WHAT THE TASK REQUIRES - Your task is to reproduce, verbatim and without pictures, the lines from the opening of the listing through the line containing "[**getActivity**](ActivitiesApi.md#getActivity) | **GET**".

SOURCE DATA -
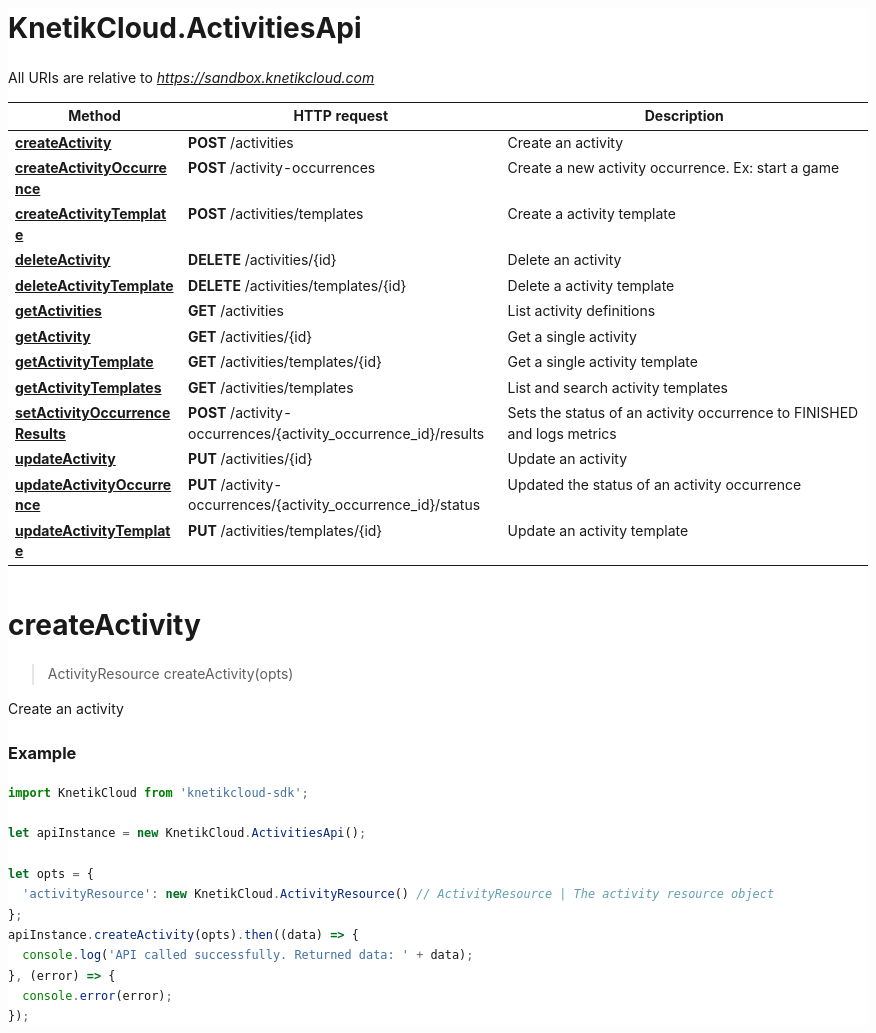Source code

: # KnetikCloud.ActivitiesApi

All URIs are relative to *https://sandbox.knetikcloud.com*

Method | HTTP request | Description
------------- | ------------- | -------------
[**createActivity**](ActivitiesApi.md#createActivity) | **POST** /activities | Create an activity
[**createActivityOccurrence**](ActivitiesApi.md#createActivityOccurrence) | **POST** /activity-occurrences | Create a new activity occurrence. Ex: start a game
[**createActivityTemplate**](ActivitiesApi.md#createActivityTemplate) | **POST** /activities/templates | Create a activity template
[**deleteActivity**](ActivitiesApi.md#deleteActivity) | **DELETE** /activities/{id} | Delete an activity
[**deleteActivityTemplate**](ActivitiesApi.md#deleteActivityTemplate) | **DELETE** /activities/templates/{id} | Delete a activity template
[**getActivities**](ActivitiesApi.md#getActivities) | **GET** /activities | List activity definitions
[**getActivity**](ActivitiesApi.md#getActivity) | **GET** /activities/{id} | Get a single activity
[**getActivityTemplate**](ActivitiesApi.md#getActivityTemplate) | **GET** /activities/templates/{id} | Get a single activity template
[**getActivityTemplates**](ActivitiesApi.md#getActivityTemplates) | **GET** /activities/templates | List and search activity templates
[**setActivityOccurrenceResults**](ActivitiesApi.md#setActivityOccurrenceResults) | **POST** /activity-occurrences/{activity_occurrence_id}/results | Sets the status of an activity occurrence to FINISHED and logs metrics
[**updateActivity**](ActivitiesApi.md#updateActivity) | **PUT** /activities/{id} | Update an activity
[**updateActivityOccurrence**](ActivitiesApi.md#updateActivityOccurrence) | **PUT** /activity-occurrences/{activity_occurrence_id}/status | Updated the status of an activity occurrence
[**updateActivityTemplate**](ActivitiesApi.md#updateActivityTemplate) | **PUT** /activities/templates/{id} | Update an activity template


<a name="createActivity"></a>
# **createActivity**
> ActivityResource createActivity(opts)

Create an activity

### Example
```javascript
import KnetikCloud from 'knetikcloud-sdk';

let apiInstance = new KnetikCloud.ActivitiesApi();

let opts = { 
  'activityResource': new KnetikCloud.ActivityResource() // ActivityResource | The activity resource object
};
apiInstance.createActivity(opts).then((data) => {
  console.log('API called successfully. Returned data: ' + data);
}, (error) => {
  console.error(error);
});

```
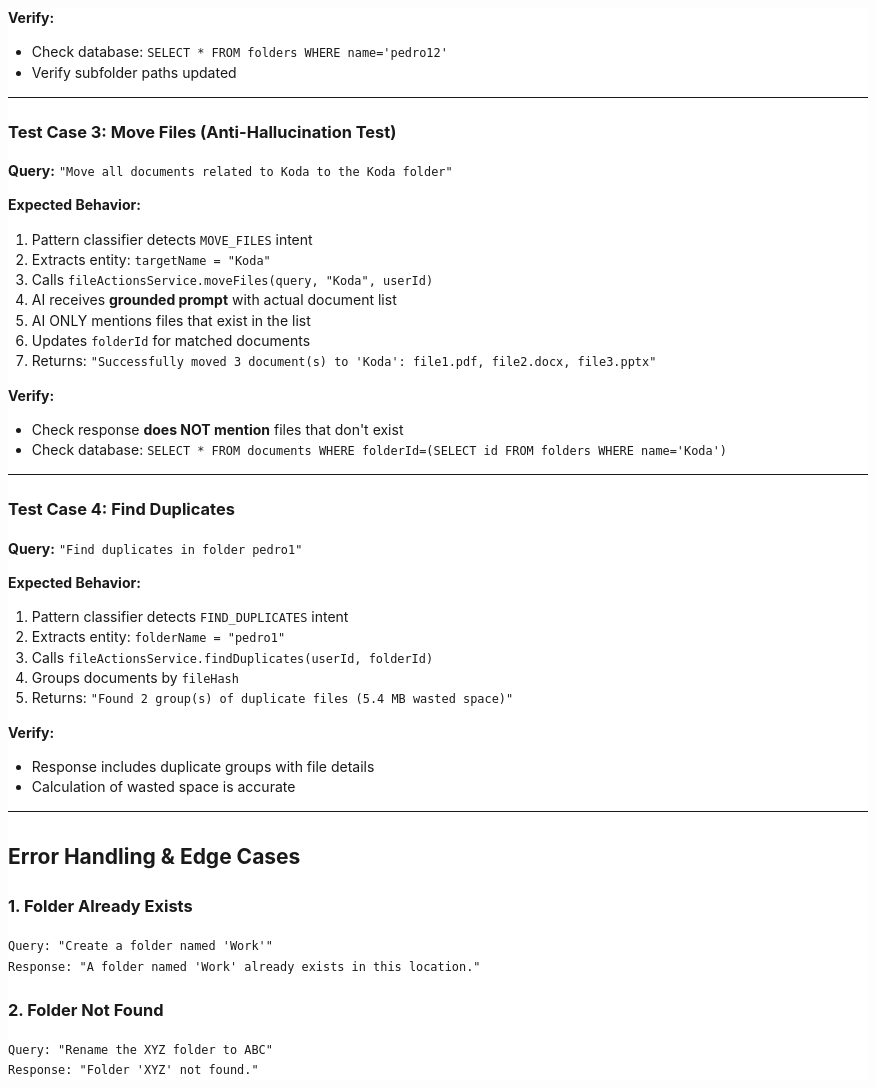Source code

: **Verify:**
- Check database: `SELECT * FROM folders WHERE name='pedro12'`
- Verify subfolder paths updated

---

### Test Case 3: Move Files (Anti-Hallucination Test)
**Query:** `"Move all documents related to Koda to the Koda folder"`

**Expected Behavior:**
1. Pattern classifier detects `MOVE_FILES` intent
2. Extracts entity: `targetName = "Koda"`
3. Calls `fileActionsService.moveFiles(query, "Koda", userId)`
4. AI receives **grounded prompt** with actual document list
5. AI ONLY mentions files that exist in the list
6. Updates `folderId` for matched documents
7. Returns: `"Successfully moved 3 document(s) to 'Koda': file1.pdf, file2.docx, file3.pptx"`

**Verify:**
- Check response **does NOT mention** files that don't exist
- Check database: `SELECT * FROM documents WHERE folderId=(SELECT id FROM folders WHERE name='Koda')`

---

### Test Case 4: Find Duplicates
**Query:** `"Find duplicates in folder pedro1"`

**Expected Behavior:**
1. Pattern classifier detects `FIND_DUPLICATES` intent
2. Extracts entity: `folderName = "pedro1"`
3. Calls `fileActionsService.findDuplicates(userId, folderId)`
4. Groups documents by `fileHash`
5. Returns: `"Found 2 group(s) of duplicate files (5.4 MB wasted space)"`

**Verify:**
- Response includes duplicate groups with file details
- Calculation of wasted space is accurate

---

## Error Handling & Edge Cases

### 1. Folder Already Exists
```
Query: "Create a folder named 'Work'"
Response: "A folder named 'Work' already exists in this location."
```

### 2. Folder Not Found
```
Query: "Rename the XYZ folder to ABC"
Response: "Folder 'XYZ' not found."
```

RESULT -
Source code

: # KnetikCloud.ActivitiesApi

All URIs are relative to *https://sandbox.knetikcloud.com*

Method | HTTP request | Description
------------- | ------------- | -------------
[**createActivity**](ActivitiesApi.md#createActivity) | **POST** /activities | Create an activity
[**createActivityOccurrence**](ActivitiesApi.md#createActivityOccurrence) | **POST** /activity-occurrences | Create a new activity occurrence. Ex: start a game
[**createActivityTemplate**](ActivitiesApi.md#createActivityTemplate) | **POST** /activities/templates | Create a activity template
[**deleteActivity**](ActivitiesApi.md#deleteActivity) | **DELETE** /activities/{id} | Delete an activity
[**deleteActivityTemplate**](ActivitiesApi.md#deleteActivityTemplate) | **DELETE** /activities/templates/{id} | Delete a activity template
[**getActivities**](ActivitiesApi.md#getActivities) | **GET** /activities | List activity definitions
[**getActivity**](ActivitiesApi.md#getActivity) | **GET** /activities/{id} | Get a single activity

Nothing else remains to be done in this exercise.